Fed Stress Test Results
34 of the nation’s largest banks passed the Fed’s stress test, giving them the green light to use extra cash for dividends and
share buybacks. This is the first time in seven years all of the biggest banks had their capital plans approved following the
stress test—a yearly checkup to make sure banks have the capital to survive a severe financial crisis and still be able to lend to
consumers and businesses.
As a result of the positive outcome of the tests, many of the big banks announced dividend hikes that ranged from a few percent
to as much as doubling current payouts. Share buybacks have also increased, with some of the biggest banks to repurchase more than
$10 billion of common stock over the next year, according to capital plans they publicly released after receiving the Fed’s
approval.
Proposal to Roll Back Dodd-Frank
There’s been a lot of talk about reducing the regulatory burden on the financial sector and we’re finally starting to see what
those initial plans look like. Earlier in the month, the House passed the Financial CHOICE Act, which scales back or eliminates
many of the regulations put in place by Dodd-Frank Act following the financial crisis. The CHOICE Act still needs to make it
through the Senate.
Several days after the House voted, the Treasury Department released its first proposal of recommendations on specific steps to
take to reduce the regulatory burden of Dodd-Frank. Many of the steps focused on the Fed’s stress tests. Currently, banks with more
than $10 billion in assets are required to undergo the annual test. Under the new proposal, that threshold would rise to $50
billion, reducing the burden on smaller banks.

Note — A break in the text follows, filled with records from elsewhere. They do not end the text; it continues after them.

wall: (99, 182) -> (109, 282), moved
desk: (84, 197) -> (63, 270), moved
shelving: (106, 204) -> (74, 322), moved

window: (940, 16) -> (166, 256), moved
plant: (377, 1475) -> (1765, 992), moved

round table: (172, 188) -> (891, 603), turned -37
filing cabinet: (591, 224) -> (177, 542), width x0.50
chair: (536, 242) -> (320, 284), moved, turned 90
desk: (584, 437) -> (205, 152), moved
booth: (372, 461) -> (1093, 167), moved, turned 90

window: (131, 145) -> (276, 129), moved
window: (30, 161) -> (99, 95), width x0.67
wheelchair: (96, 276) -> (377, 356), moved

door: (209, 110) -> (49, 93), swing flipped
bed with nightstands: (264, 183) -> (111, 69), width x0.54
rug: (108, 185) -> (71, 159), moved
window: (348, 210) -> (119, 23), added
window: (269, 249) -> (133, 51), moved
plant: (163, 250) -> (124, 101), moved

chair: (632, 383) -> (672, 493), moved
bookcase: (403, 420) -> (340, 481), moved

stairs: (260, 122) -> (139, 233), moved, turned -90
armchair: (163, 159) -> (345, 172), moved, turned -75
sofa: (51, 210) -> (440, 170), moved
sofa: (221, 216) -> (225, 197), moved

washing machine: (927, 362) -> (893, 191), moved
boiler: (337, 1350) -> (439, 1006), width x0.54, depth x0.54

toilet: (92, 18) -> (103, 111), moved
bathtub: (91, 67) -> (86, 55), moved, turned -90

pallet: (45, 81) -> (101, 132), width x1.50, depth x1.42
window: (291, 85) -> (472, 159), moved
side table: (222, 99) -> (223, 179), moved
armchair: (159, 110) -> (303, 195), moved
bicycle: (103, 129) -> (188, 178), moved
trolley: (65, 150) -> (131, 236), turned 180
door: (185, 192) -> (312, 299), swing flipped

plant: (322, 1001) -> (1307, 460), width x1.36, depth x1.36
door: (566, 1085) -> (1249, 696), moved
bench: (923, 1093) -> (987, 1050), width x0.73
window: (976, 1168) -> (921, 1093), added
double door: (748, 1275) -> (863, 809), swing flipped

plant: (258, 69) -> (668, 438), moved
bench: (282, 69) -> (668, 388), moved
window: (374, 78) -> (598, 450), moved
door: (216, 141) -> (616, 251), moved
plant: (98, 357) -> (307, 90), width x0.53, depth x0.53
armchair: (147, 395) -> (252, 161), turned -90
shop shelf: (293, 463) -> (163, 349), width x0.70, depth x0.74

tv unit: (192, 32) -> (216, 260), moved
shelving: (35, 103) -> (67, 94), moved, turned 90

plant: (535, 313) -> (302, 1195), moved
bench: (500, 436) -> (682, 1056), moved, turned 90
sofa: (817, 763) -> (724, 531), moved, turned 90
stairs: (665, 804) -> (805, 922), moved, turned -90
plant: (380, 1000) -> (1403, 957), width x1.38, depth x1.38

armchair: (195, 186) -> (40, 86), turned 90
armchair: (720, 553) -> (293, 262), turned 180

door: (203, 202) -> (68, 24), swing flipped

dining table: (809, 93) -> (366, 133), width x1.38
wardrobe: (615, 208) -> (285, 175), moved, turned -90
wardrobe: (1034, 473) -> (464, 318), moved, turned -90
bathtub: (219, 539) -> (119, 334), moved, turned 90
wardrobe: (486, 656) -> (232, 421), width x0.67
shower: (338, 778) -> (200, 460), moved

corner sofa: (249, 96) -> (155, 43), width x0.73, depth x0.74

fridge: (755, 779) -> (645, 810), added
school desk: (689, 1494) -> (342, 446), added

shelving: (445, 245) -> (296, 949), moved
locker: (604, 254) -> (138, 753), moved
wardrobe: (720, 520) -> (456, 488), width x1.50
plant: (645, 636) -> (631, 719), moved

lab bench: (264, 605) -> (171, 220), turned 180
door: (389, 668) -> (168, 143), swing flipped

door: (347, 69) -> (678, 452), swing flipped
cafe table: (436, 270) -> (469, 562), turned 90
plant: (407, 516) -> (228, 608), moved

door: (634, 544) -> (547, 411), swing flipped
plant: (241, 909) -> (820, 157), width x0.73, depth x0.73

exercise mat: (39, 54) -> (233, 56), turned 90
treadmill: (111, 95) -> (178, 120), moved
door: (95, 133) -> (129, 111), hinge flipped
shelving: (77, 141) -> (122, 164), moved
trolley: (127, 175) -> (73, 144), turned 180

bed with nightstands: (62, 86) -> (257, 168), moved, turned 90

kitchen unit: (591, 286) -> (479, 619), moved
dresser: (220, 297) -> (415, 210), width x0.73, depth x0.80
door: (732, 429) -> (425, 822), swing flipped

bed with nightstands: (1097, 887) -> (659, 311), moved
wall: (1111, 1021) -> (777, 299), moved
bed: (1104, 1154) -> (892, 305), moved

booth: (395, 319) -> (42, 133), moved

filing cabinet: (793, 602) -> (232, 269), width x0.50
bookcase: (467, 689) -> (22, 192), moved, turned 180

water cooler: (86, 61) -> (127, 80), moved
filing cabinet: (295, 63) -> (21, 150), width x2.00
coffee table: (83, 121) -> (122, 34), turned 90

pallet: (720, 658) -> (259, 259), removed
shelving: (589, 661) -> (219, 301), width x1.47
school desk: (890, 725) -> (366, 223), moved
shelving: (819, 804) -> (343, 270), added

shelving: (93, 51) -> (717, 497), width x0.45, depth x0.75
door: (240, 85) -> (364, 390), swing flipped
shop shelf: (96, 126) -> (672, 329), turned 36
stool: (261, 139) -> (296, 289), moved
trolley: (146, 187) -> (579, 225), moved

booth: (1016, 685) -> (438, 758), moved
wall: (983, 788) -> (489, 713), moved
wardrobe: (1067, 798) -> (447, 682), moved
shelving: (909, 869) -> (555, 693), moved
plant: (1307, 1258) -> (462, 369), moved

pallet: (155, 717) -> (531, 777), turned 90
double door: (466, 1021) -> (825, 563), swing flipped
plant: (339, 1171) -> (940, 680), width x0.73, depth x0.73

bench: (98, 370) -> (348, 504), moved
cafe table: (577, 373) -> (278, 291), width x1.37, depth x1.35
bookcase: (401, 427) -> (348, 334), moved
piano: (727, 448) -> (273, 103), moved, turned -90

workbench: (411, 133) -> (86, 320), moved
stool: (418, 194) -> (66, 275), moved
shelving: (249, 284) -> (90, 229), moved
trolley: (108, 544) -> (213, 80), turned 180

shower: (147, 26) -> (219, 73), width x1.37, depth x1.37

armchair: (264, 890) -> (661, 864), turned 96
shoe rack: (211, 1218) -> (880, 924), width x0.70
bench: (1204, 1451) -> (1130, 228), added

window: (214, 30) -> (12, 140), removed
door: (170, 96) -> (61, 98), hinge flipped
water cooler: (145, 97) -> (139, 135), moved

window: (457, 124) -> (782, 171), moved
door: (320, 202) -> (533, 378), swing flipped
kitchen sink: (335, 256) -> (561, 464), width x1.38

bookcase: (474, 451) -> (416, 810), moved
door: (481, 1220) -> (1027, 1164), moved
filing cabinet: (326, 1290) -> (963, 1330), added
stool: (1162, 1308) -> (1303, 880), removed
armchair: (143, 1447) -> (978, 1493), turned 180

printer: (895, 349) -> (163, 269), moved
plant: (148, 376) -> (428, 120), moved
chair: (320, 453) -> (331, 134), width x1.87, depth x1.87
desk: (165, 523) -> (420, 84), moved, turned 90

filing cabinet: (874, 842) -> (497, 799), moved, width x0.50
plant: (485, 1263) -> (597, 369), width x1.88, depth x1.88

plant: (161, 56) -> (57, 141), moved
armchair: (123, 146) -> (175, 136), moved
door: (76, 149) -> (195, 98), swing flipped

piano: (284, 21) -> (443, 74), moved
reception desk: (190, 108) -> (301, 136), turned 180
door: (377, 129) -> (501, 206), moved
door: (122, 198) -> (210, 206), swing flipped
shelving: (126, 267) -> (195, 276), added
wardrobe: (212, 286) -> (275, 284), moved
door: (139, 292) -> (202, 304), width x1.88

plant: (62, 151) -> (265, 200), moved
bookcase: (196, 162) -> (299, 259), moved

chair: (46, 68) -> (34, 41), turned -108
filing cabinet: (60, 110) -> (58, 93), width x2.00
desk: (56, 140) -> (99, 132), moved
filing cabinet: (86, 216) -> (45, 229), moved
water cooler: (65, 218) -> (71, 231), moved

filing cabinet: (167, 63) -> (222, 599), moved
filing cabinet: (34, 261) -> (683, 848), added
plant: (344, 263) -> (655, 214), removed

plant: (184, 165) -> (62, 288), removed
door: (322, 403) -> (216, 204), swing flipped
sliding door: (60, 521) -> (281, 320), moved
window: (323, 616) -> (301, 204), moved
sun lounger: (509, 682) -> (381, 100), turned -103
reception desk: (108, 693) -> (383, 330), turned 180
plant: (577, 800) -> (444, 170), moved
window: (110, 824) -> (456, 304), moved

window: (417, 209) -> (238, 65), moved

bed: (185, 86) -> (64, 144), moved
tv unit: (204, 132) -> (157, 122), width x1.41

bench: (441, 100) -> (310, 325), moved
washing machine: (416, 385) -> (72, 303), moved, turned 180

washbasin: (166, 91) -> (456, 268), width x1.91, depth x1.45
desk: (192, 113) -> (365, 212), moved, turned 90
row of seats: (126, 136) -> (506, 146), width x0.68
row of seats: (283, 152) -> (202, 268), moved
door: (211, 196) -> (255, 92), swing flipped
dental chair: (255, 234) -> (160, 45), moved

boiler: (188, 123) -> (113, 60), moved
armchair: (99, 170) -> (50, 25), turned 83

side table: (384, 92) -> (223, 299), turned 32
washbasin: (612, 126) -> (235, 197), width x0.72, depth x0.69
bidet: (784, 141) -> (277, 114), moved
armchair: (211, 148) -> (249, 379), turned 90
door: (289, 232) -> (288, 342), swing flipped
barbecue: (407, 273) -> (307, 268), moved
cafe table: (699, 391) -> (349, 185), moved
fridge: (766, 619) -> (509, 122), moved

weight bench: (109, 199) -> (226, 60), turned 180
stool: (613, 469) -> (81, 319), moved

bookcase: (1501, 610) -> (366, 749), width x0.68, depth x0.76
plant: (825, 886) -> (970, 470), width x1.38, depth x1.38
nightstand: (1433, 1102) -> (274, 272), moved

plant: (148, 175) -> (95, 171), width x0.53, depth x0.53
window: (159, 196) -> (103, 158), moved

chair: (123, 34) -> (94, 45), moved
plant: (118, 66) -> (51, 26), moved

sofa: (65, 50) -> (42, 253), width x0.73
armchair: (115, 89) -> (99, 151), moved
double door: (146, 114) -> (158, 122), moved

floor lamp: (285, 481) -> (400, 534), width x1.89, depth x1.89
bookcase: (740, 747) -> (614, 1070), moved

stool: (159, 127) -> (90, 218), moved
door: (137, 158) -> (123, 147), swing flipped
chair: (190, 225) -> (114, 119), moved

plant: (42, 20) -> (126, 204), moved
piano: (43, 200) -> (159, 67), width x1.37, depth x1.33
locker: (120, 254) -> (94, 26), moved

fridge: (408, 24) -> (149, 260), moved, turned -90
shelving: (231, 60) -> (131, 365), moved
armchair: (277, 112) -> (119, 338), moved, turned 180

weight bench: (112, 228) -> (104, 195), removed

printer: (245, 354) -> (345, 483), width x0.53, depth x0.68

There is some disagreement between the CHOICE Act and the Treasury when it comes to the Volcker Rule, which limits the investing
and trading activities banks can engage in. Treasury Secretary Steven Mnuchin has proposed loosening the rule, whereas the CHOICE
Act would scrap it completely. Loosening restrictions would give companies, such as Morgan Stanley and Goldman Sachs, more freedom
with their capital when trading fixed income, currencies, commodities and equities.
Interest Rates and The Yield Curve
As the year progressed, the yield curve flattened to almost 10-year lows, according to Reuters. If the spread between long-term
and short-term interest rates continues to shrink, it could pressure earnings in the sector because banks tend to borrow in the
short-term and lend to consumers and businesses over longer periods of time (mortgages, long-term company debt, etc.)
As of Friday morning, the 10-year Treasury yield was 2.28% while the 2-year yield was 1.37%, a spread of 91 basis points. At the
start of 2017, the spread was 42 basis points higher. A flattening yield curve typically indicates that expectations of future
inflation, and sometimes economic growth, are declining. A steeper yield curve typically helps boost bank’s net interest income—the
difference between revenues generated by a bank’s assets and the expenses associated with paying its liabilities.
Looking Ahead
The first round of bank earnings come out before market open on July 14, with JPMorgan Chase, Wells Fargo, and Citigroup
reporting second-quarter results. The following week, Bank of America, Goldman Sachs Group Inc (NYSE: GS) and Morgan Stanley (NYSE: MS) will open their books.